The Chung Chi College is one of the constituent colleges of The Chinese University of Hong Kong (CUHK), and one of the three original colleges that joined to form the CUHK in 1963. Founded in 1951 by representatives of Protestant churches in Hong Kong, it was formally incorporated under the Chung Chi College Incorporation Ordinance in 1955.

Among the colleges of CUHK, Chung Chi is the only one with a religious background.

History
Chung Chi College was founded in 1951 by the representatives of Protestant Churches in Hong Kong to meet the need for a local institution of higher learning. The Board of Regents of St. John's University, Shanghai moved to Hong Kong after it was closed by the Communist government and assisted in the founding of Chung Chi College. The college aims to provide further education in accordance with Christian traditions so that its students can develop an appreciation of both Western and Chinese cultures. It was formally incorporated in 1955 under an ordinance of the government.

- _TRY IT_
Reproduce the Chung Chi College text word for word from "Among the colleges" up to and including "of the government.".

- _EXTRACTED ENTRIES_

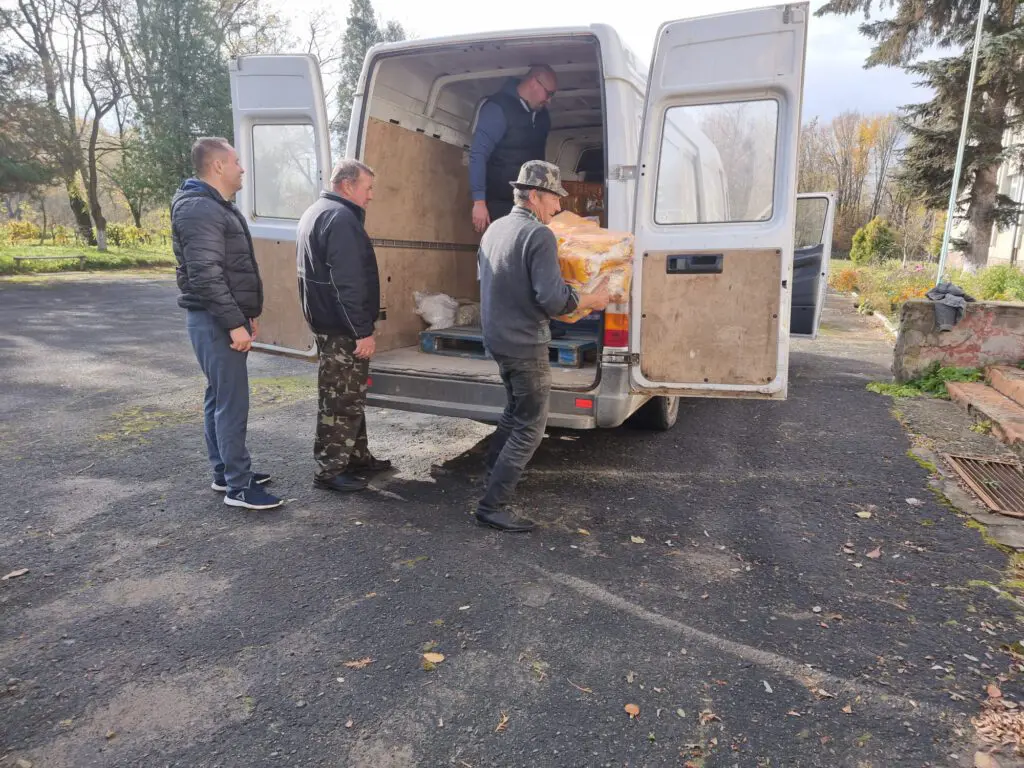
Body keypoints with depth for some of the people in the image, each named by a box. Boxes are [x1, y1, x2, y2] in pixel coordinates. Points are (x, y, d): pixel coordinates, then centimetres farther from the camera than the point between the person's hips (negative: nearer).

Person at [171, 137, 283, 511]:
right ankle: (239, 487, -1)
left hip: (225, 318, 11)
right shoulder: (199, 208, -16)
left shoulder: (217, 206, 18)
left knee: (220, 398, 15)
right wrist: (235, 322, -24)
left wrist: (248, 314, 21)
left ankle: (224, 472, 25)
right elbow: (205, 274, -24)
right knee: (232, 403, -8)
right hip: (215, 320, -11)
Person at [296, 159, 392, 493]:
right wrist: (363, 331, -24)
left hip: (328, 323, 11)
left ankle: (357, 457, 28)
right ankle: (329, 471, 5)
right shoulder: (340, 218, -18)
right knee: (341, 400, -3)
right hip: (343, 328, -11)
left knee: (349, 397, 18)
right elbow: (347, 283, -25)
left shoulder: (317, 212, 17)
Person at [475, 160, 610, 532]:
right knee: (530, 426, 0)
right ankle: (492, 505, 1)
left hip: (497, 339, 9)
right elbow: (554, 299, -24)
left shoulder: (494, 230, 9)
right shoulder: (539, 235, -18)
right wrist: (592, 299, -7)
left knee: (516, 410, 27)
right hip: (525, 345, -9)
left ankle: (494, 472, 40)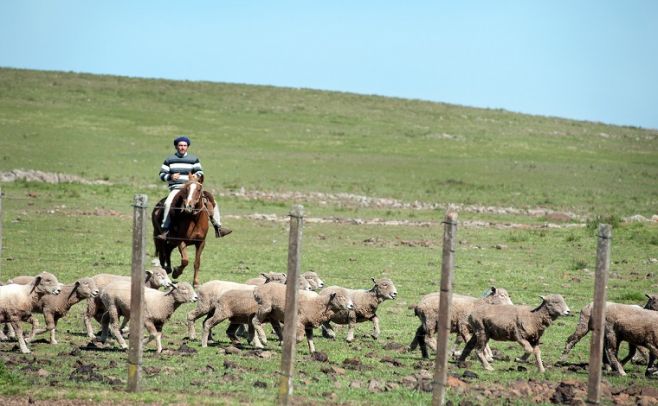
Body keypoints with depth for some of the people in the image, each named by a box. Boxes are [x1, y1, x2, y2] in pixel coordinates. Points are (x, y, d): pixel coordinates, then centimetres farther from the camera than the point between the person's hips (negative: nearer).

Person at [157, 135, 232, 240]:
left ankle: (218, 227, -1)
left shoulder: (194, 159, 12)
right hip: (176, 188, -2)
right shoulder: (169, 160, 9)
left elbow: (200, 172, 10)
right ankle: (165, 229, -30)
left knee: (212, 202, -9)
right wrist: (170, 177, -13)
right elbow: (162, 174, 9)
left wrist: (196, 175, -14)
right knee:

- _ANSWER TO THIS PROBLEM_
Among the colleges of CUHK, Chung Chi is the only one with a religious background.

History
Chung Chi College was founded in 1951 by the representatives of Protestant Churches in Hong Kong to meet the need for a local institution of higher learning. The Board of Regents of St. John's University, Shanghai moved to Hong Kong after it was closed by the Communist government and assisted in the founding of Chung Chi College. The college aims to provide further education in accordance with Christian traditions so that its students can develop an appreciation of both Western and Chinese cultures. It was formally incorporated in 1955 under an ordinance of the government.